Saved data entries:
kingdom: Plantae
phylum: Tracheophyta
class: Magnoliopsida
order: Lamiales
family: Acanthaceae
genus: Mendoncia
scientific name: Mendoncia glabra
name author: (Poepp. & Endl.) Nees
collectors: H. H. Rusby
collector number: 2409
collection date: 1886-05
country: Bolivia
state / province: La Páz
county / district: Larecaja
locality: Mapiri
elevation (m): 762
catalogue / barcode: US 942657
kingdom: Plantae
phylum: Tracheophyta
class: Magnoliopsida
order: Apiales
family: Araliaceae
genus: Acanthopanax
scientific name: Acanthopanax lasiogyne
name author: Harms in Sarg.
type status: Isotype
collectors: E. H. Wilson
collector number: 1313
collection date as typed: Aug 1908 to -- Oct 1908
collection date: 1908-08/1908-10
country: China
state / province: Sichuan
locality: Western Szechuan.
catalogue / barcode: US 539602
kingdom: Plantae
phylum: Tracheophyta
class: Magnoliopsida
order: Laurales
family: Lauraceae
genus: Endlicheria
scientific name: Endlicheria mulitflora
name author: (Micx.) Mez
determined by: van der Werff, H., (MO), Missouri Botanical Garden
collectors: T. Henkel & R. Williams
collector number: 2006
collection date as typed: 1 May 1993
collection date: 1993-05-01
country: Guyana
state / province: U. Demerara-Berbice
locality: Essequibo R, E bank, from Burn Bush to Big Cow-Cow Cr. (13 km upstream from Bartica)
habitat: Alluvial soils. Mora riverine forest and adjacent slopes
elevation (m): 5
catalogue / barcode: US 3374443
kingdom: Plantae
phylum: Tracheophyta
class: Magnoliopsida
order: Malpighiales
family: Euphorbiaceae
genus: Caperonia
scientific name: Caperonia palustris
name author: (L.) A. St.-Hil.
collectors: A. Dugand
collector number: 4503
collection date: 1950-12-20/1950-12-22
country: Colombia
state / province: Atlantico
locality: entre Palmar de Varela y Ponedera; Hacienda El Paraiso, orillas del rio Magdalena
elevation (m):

(TASK OBJECTIVE)
Reproduce every line of the material above word for word, preserving its order and formatting.

(RESULT)
kingdom: Plantae
phylum: Tracheophyta
class: Magnoliopsida
order: Lamiales
family: Acanthaceae
genus: Mendoncia
scientific name: Mendoncia glabra
name author: (Poepp. & Endl.) Nees
collectors: H. H. Rusby
collector number: 2409
collection date: 1886-05
country: Bolivia
state / province: La Páz
county / district: Larecaja
locality: Mapiri
elevation (m): 762
catalogue / barcode: US 942657
kingdom: Plantae
phylum: Tracheophyta
class: Magnoliopsida
order: Apiales
family: Araliaceae
genus: Acanthopanax
scientific name: Acanthopanax lasiogyne
name author: Harms in Sarg.
type status: Isotype
collectors: E. H. Wilson
collector number: 1313
collection date as typed: Aug 1908 to -- Oct 1908
collection date: 1908-08/1908-10
country: China
state / province: Sichuan
locality: Western Szechuan.
catalogue / barcode: US 539602
kingdom: Plantae
phylum: Tracheophyta
class: Magnoliopsida
order: Laurales
family: Lauraceae
genus: Endlicheria
scientific name: Endlicheria mulitflora
name author: (Micx.) Mez
determined by: van der Werff, H., (MO), Missouri Botanical Garden
collectors: T. Henkel & R. Williams
collector number: 2006
collection date as typed: 1 May 1993
collection date: 1993-05-01
country: Guyana
state / province: U. Demerara-Berbice
locality: Essequibo R, E bank, from Burn Bush to Big Cow-Cow Cr. (13 km upstream from Bartica)
habitat: Alluvial soils. Mora riverine forest and adjacent slopes
elevation (m): 5
catalogue / barcode: US 3374443
kingdom: Plantae
phylum: Tracheophyta
class: Magnoliopsida
order: Malpighiales
family: Euphorbiaceae
genus: Caperonia
scientific name: Caperonia palustris
name author: (L.) A. St.-Hil.
collectors: A. Dugand
collector number: 4503
collection date: 1950-12-20/1950-12-22
country: Colombia
state / province: Atlantico
locality: entre Palmar de Varela y Ponedera; Hacienda El Paraiso, orillas del rio Magdalena
elevation (m):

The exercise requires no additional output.